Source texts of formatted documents
*** Begin section ***

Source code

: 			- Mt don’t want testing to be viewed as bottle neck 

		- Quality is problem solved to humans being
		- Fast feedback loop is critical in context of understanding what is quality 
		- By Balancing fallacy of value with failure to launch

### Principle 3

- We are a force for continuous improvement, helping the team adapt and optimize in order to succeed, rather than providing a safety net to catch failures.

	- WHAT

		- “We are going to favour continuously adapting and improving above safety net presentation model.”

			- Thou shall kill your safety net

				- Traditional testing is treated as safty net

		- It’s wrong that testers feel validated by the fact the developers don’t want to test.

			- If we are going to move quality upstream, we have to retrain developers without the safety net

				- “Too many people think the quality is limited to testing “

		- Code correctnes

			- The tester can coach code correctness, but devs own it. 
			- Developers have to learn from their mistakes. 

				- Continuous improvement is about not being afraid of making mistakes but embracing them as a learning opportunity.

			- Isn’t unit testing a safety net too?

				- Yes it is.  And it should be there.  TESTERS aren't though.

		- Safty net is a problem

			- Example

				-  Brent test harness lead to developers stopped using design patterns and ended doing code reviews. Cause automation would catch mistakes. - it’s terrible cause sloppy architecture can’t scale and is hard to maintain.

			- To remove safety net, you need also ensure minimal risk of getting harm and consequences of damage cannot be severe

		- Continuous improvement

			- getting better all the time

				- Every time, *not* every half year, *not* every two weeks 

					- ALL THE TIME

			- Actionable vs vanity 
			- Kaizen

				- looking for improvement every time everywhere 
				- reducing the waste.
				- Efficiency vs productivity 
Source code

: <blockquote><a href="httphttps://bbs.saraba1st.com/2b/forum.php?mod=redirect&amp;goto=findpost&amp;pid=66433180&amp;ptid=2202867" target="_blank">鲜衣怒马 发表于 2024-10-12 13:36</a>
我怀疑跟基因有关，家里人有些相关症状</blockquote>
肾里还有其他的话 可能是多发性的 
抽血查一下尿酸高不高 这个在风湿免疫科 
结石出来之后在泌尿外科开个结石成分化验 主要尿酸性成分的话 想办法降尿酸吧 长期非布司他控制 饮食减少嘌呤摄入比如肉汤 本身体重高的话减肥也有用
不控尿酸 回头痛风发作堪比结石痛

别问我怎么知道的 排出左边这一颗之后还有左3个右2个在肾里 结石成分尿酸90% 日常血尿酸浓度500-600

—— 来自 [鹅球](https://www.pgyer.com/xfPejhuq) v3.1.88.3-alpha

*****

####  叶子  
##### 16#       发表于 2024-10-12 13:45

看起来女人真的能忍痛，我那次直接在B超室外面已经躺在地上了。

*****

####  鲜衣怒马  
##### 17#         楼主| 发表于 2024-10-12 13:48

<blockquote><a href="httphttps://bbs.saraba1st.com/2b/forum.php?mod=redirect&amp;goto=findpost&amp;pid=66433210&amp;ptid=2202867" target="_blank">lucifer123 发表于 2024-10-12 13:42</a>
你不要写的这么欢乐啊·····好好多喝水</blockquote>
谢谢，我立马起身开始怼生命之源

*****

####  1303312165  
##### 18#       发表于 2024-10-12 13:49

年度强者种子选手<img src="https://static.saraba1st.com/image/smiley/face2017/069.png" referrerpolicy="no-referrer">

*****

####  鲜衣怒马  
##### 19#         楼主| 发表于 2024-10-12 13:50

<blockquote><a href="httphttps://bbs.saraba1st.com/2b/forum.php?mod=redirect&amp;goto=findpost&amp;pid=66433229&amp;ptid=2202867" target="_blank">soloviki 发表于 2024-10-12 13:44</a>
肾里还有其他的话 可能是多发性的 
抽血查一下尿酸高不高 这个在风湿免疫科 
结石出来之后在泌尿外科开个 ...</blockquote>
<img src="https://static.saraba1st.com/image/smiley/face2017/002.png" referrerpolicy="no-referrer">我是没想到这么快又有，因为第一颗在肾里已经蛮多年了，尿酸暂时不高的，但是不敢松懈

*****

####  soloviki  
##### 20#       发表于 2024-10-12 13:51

*** End section ***

In the records above, some lines hold the word "testing". Say how many, and nothing more.

▶ [OUTPUT] 4